# [Your assignment]
Although the entries contain pictures, your copy should hold only their exact text.

-- Data to process follows --

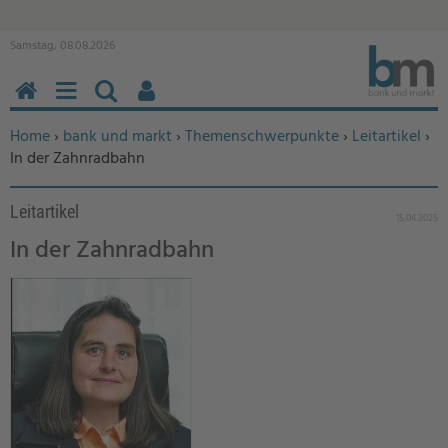
Samstag, 08.08.2026
HOME
MENÜ
SUCHEN
BENUTZERFUNKTIONEN
Sie befinden sich hier:
Home
›
bank und markt
›
Themenschwerpunkte
›
Leitartikel
›
In der Zahnradbahn
Leitartikel
15.04.2025
In der Zahnradbahn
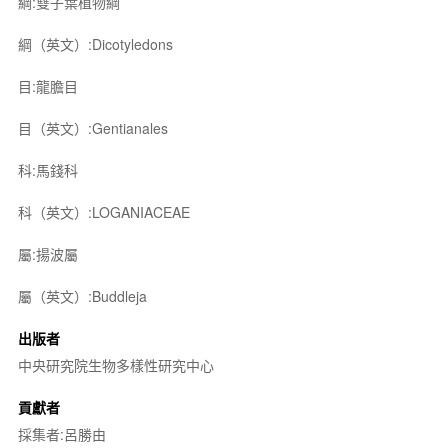
綱:雙子葉植物綱
綱（英文）:Dicotyledons
目:龍膽目
目（英文）:Gentianales
科:馬錢科
科（英文）:LOGANIACEAE
屬:揚波屬
屬（英文）:Buddleja
出版者
中央研究院生物多樣性研究中心
貢獻者
採集者:呂勝由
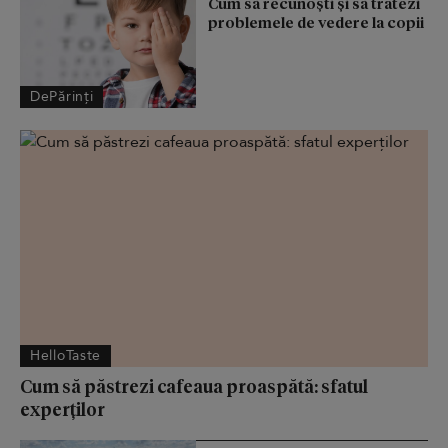
Cum să recunoști și să tratezi
problemele de vedere la copii
DePărinți
HelloTaste
Cum să păstrezi cafeaua proaspătă: sfatul
experților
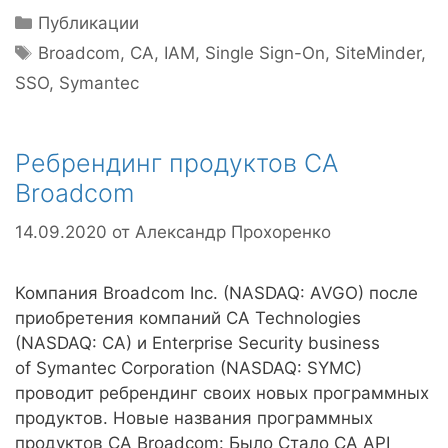
Рубрики
Публикации
Метки
Broadcom
,
CA
,
IAM
,
Single Sign-On
,
SiteMinder
,
SSO
,
Symantec
Ребрендинг продуктов CA
Broadcom
14.09.2020
от
Александр Прохоренко
Компания Broadcom Inc. (NASDAQ: AVGO) после
приобретения компаний CA Technologies
(NASDAQ: CA) и Enterprise Security business
of Symantec Corporation (NASDAQ: SYMC)
проводит ребрендинг своих новых программных
продуктов. Новые названия программных
продуктов CA Broadcom: Было Стало CA API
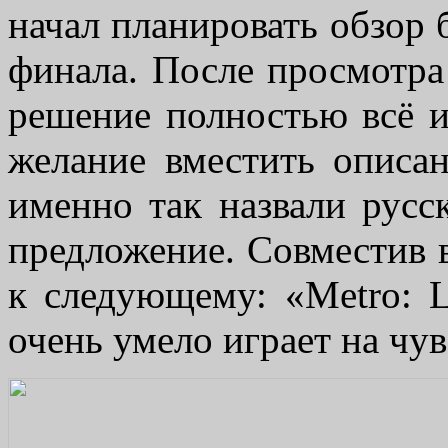
начал планировать обзор 
финала. После просмотр
решение полностью всё и
желание вместить описа
именно так назвали русс
предложение. Совместив в
к следующему: «Metro: La
очень умело играет на чу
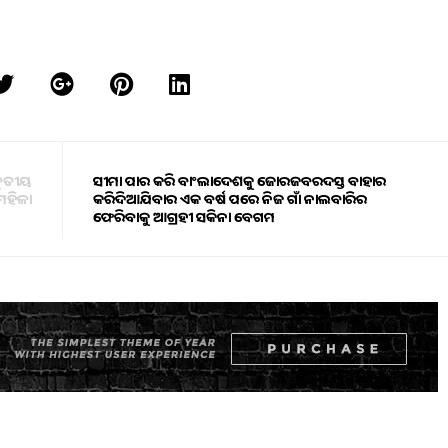
 ତୃତୀୟ
ସୀମା ପାର କରି ବାଂଲାଦେଶକୁ ଜୋରଜବରଦସ୍ତ ବାହାର
ମହିଳା
କରିଦିଆଯିବାର ଏକ ବର୍ଷ ପରେ ନିଜ ଗାଁ ନାଲବାରିର
ଫେରିବାକୁ ଆଗ୍ରହୀ ସକିନା ବେଗମ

-- Data to process concluded --

# [Exercise response]
Samstag, 08.08.2026
HOME
MENÜ
SUCHEN
BENUTZERFUNKTIONEN
Sie befinden sich hier:
Home
›
bank und markt
›
Themenschwerpunkte
›
Leitartikel
›
In der Zahnradbahn
Leitartikel
15.04.2025
In der Zahnradbahn
綱:雙子葉植物綱
綱（英文）:Dicotyledons
目:龍膽目
目（英文）:Gentianales
科:馬錢科
科（英文）:LOGANIACEAE
屬:揚波屬
屬（英文）:Buddleja
出版者
中央研究院生物多樣性研究中心
貢獻者
採集者:呂勝由
Cum să recunoști și să tratezi
problemele de vedere la copii
DePărinți
HelloTaste
Cum să păstrezi cafeaua proaspătă: sfatul
experților
Рубрики
Публикации
Метки
Broadcom
,
CA
,
IAM
,
Single Sign-On
,
SiteMinder
,
SSO
,
Symantec
Ребрендинг продуктов CA
Broadcom
14.09.2020
от
Александр Прохоренко
Компания Broadcom Inc. (NASDAQ: AVGO) после
приобретения компаний CA Technologies
(NASDAQ: CA) и Enterprise Security business
of Symantec Corporation (NASDAQ: SYMC)
проводит ребрендинг своих новых программных
продуктов. Новые названия программных
продуктов CA Broadcom: Было Стало CA API
начал планировать обзор 
финала. После просмотр
решение полностью всё и
желание вместить описа
именно так назвали русс
предложение. Совместив в
к следующему: «Metro: La
очень умело играет на чу
 ତୃତୀୟ
ସୀମା ପାର କରି ବାଂଲାଦେଶକୁ ଜୋରଜବରଦସ୍ତ ବାହାର
ମହିଳା
କରିଦିଆଯିବାର ଏକ ବର୍ଷ ପରେ ନିଜ ଗାଁ ନାଲବାରିର
ଫେରିବାକୁ ଆଗ୍ରହୀ ସକିନା ବେଗମ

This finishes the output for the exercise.